İSTİNAF KARARI HUKUKA UYGUN BULDU

Yerel mahkemenin kararı, sanık avukatları, Şule Ç.’nin yakınları, Aile ve Sosyal Hizmetler Bakanlığı, İnsan Hakları Derneği, Kadın Dayanışma Vakfı, Ankara Baro Başkanlığı, Adana Baro Başkanlığı ve İstanbul Barosu Kadın Hakları Merkezi tarafından farklı gerekçelerle istinafa taşındı. Ankara Bölge Adliye Mahkemesi 1'inci Ceza Dairesi, kararı kısmen hukuka uygun bulurken, sanık Berk A.'ya 'kasten öldürme suçuna yardım etmek'ten verilen cezanın itiraz yolunun açık olduğu, 'nitelikli cinsel saldırı', 'kişiyi hürriyetinden yoksun kılma' ve 'suç delillerini yok etme suçlarına yardım'dan verilen cezalara itiraz yolunun kapalı olduğuna karar verdi.
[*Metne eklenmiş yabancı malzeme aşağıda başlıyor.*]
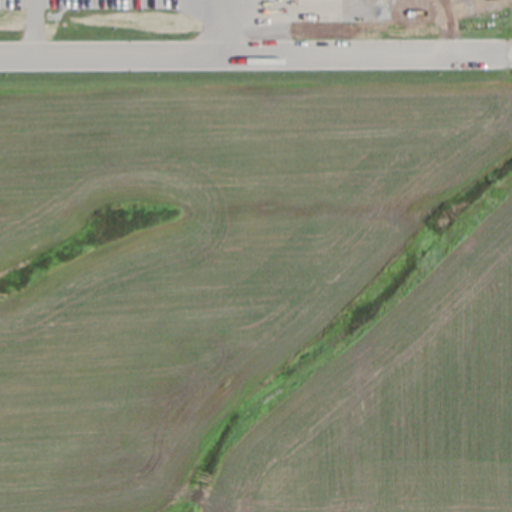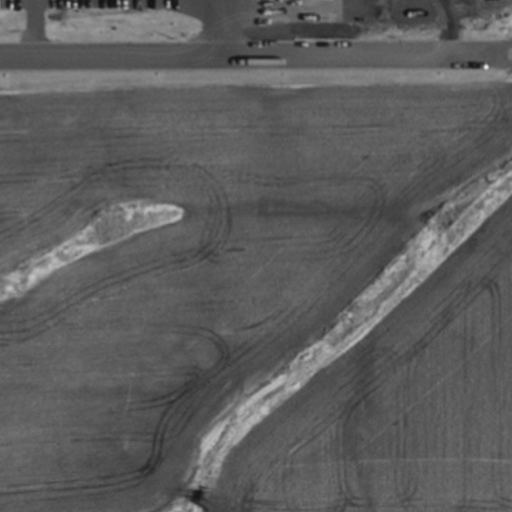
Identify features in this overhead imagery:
road: (225, 26)
road: (30, 27)
road: (256, 52)
crop: (256, 295)
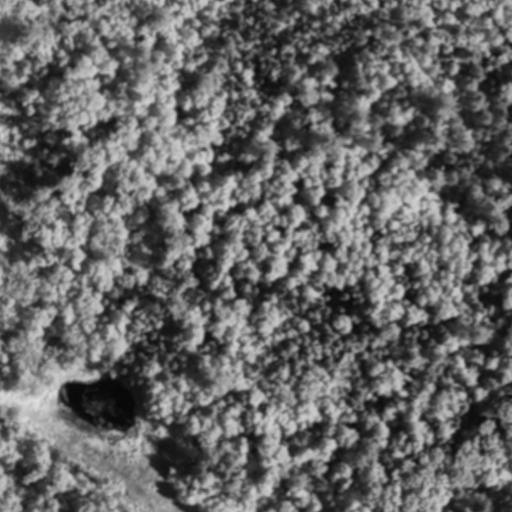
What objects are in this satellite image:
road: (59, 485)
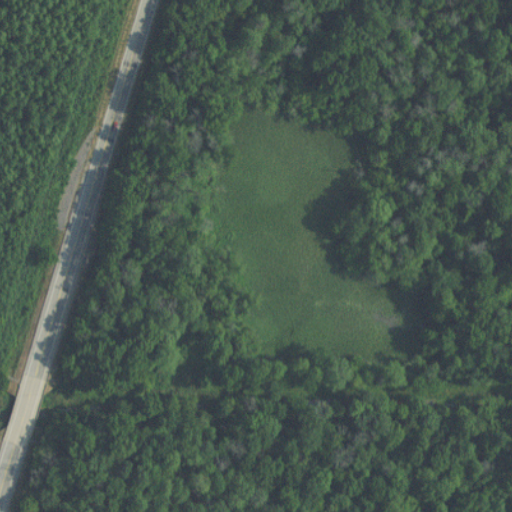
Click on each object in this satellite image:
road: (72, 240)
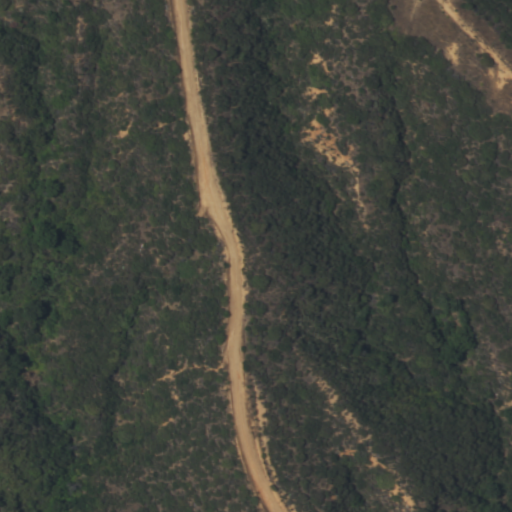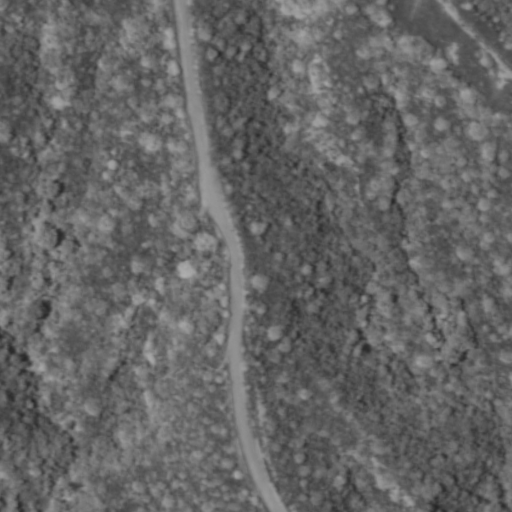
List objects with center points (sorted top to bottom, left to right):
road: (480, 32)
road: (231, 255)
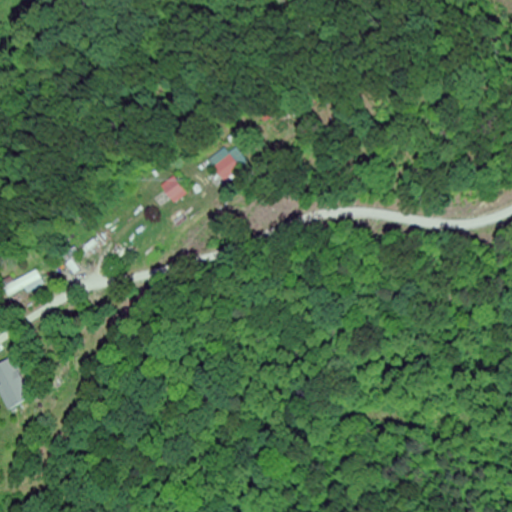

Sanık Çağatay A. yönünden verilen kararların ise itiraz yolunun açık olduğu belirtildi.

YARGITAY HER İKİ SANIĞA VERİLEN CEZAYI ONADI

İstinaf kararının ardından dosya Yargıtay’a taşındı. Dosya üzerinde incelemesini tamamlayan Yargıtay 1’nci Ceza Dairesi, her 2 sanığa verilen hükmü onadı. Ceza Dairesi kararında, sanık Berk A.’ın, sanık Çağatay A. ile birlikte hareket ettiği, asli fail olarak sanık A.’nun eylemlerine iştirak ettiğine dair her türlü şüpheden uzak, kesin, inandırıcı delil bulunamadığından ‘yardım eden’ sıfatıyla sorumlu tutulmasında bir isabetsizlik görülmediğini vurguladı. Yüksek mahkeme, sanık A. vekillerinin savunma hakkının kısıtlandığı, adil yargılamanın etkilenmeye çalışıldığı, eksik inceleme, lehe delillerin değerlendirilmediği ve yetersiz gerekçe ile karar kurulduğu, maktulün intihar ettiği, bu nedenle beraat kararı verilmesi yönündeki talebini reddetti. Sanık A. vekillerinin duruşmalı inceleme yapılması talepleri ile mahkumiyete yönelik yeterli delil bulunmadığından beraat kararı verilmesi; katılan ve Aile ve Sosyal Hizmetler Bakanlığı vekillerinin her iki sanığa da en üst sınırdan indirim hükümleri uygulanmadan ceza verilmesi yönündeki temyiz taleplerinin de esastan reddine karar verilerek, hüküm onandı.